Directions —
Lay out the data below as a Markdown table with the columns Row and Line. Start from the first line, go on through the line that contains "[1287, 941, 1309, 953] BusinessName: Compass", and leave out blank lines.

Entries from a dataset
※ ※ ※
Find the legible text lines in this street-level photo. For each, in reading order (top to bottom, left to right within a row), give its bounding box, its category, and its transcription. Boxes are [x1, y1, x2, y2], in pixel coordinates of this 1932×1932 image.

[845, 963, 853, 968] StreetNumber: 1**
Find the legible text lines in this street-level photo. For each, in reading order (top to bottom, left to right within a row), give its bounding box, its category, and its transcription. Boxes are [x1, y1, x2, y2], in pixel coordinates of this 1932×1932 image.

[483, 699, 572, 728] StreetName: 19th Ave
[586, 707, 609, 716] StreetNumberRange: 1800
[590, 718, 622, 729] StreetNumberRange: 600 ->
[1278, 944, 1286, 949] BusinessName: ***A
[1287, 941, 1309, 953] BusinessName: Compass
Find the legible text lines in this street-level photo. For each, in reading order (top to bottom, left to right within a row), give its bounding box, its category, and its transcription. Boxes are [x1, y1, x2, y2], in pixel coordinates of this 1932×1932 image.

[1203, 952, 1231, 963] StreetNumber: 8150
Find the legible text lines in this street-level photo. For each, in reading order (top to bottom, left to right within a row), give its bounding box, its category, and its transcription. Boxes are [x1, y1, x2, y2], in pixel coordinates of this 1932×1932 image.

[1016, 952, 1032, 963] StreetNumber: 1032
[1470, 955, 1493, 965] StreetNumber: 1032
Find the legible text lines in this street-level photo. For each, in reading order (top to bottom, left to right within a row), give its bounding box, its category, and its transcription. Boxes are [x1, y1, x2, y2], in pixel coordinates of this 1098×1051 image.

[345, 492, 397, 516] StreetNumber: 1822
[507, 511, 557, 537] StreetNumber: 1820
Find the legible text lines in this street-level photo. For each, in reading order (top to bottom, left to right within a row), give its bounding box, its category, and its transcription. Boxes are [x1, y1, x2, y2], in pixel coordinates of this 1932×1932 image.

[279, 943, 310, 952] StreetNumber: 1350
※ ※ ※
Result for this task —
| Row | Line |
|---|---|
| 1 | Find the legible text lines in this street-level photo. For each, in reading order (top to bottom, left to right within a row), give its bounding box, its category, and its transcription. Boxes are [x1, y1, x2, y2], in pixel coordinates of this 1932×1932 image. |
| 2 | [845, 963, 853, 968] StreetNumber: 1** |
| 3 | Find the legible text lines in this street-level photo. For each, in reading order (top to bottom, left to right within a row), give its bounding box, its category, and its transcription. Boxes are [x1, y1, x2, y2], in pixel coordinates of this 1932×1932 image. |
| 4 | [483, 699, 572, 728] StreetName: 19th Ave |
| 5 | [586, 707, 609, 716] StreetNumberRange: 1800 |
| 6 | [590, 718, 622, 729] StreetNumberRange: 600 -> |
| 7 | [1278, 944, 1286, 949] BusinessName: ***A |
| 8 | [1287, 941, 1309, 953] BusinessName: Compass |